As a guest on another education site this week, I ended up in a predictable debate with several readers about whether "the races" are biologically/genetically distinct subgroups to the human race. Here's how I responded. -Mica
***Note: To print out a pithy version of similar ideas, see The American Anthropological Association's Statement on Race, at http://www.aaanet.org/stmts/racepp.htm
Old myths that so-called “races” are biologically/genetically distinct subgroups to the human race die hard. Look up the science. Here are two resources: http://www.understandingrace.org; and How Real is Race? A Sourcebook on Race, Culture, and Biology (2007).
How Real is Race demonstrates that “There are no subspecies of humans” (xv) and that racial categories are a “biological fallacy and cultural reality” (xvi). See particularly the chapter “Why Contemporary Races are Not Scientifically Valid,” which is full of scientific knowledge about the invalidity of racial categories from a biological perspective. See also “Human Biological Variation, What We Don’t See,” which demonstrates that “populations differ genetically but these populations do not correspond to major racial groupings.” (35)
Here are some “gold nugget” points from that book. Even though some populations share some propensities for some diseases, the groups we have come to call “races” just don’t share enough other exclusive genetics to be biologically valid containers for classifying human diversity. The groups we have come to call “races” – “whites,” “blacks,” and “Asians,” for example -- are too genetically diverse internally to be classified scientifically as genetic, biological populations.
How Real is Race shows that Lewontin’s famous 1972 study showed that almost 95% of “total human genetic diversity” occurs WITHIN the geographic-origin populations we’ve often called “races.” (65) Indeed, as How Real is Race reminds us, “Africa also contains more human genetic diversity than any other geographic area in the world” (63). Lewontin concluded that “racial classification is now seen to be of virtually no genetic or taxonomic significance” (66).

[PROBLEMS TO SOLVE]:
**1)** In the post on race, write out the stretch from "As a guest on" through "and Biology (2007)." again, swapping "debate" for "argument".
**2)** List every page number that the post on race gives in parentheses, in the order they appear.
Work only from the post on race and bring in no outside knowledge.

[EXTRACTED DATA]:
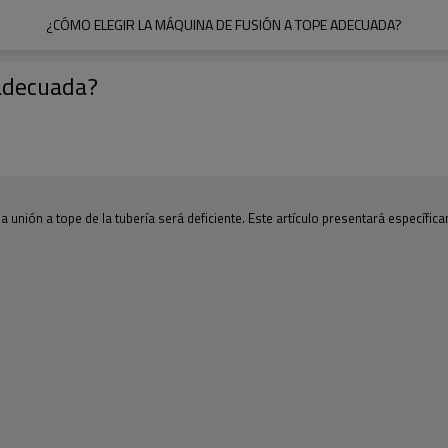
¿CÓMO ELEGIR LA MÁQUINA DE FUSIÓN A TOPE ADECUADA?
 adecuada?
la unión a tope de la tubería será deficiente. Este artículo presentará específ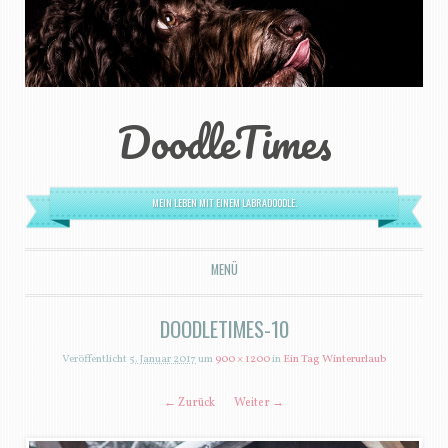
DoodleTimes
MEIN LEBEN MIT EINEM LABRADOODLE.
MENÜ
ZUM INHALT SPRINGEN
DOODLETIMES-10
Veröffentlicht
5. Januar 2017
um
900 × 1200
in
Ein Tag Winterurlaub
← Zurück
Weiter →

[ANSWERS TO THE EXERCISES]:
**1)**
As a guest on another education site this week, I ended up in a predictable argument with several readers about whether "the races" are biologically/genetically distinct subgroups to the human race. Here's how I responded. -Mica
***Note: To print out a pithy version of similar ideas, see The American Anthropological Association's Statement on Race, at http://www.aaanet.org/stmts/racepp.htm
Old myths that so-called “races” are biologically/genetically distinct subgroups to the human race die hard. Look up the science. Here are two resources: http://www.understandingrace.org; and How Real is Race? A Sourcebook on Race, Culture, and Biology (2007).

**2)** xv, xvi, 35, 65, 63, 66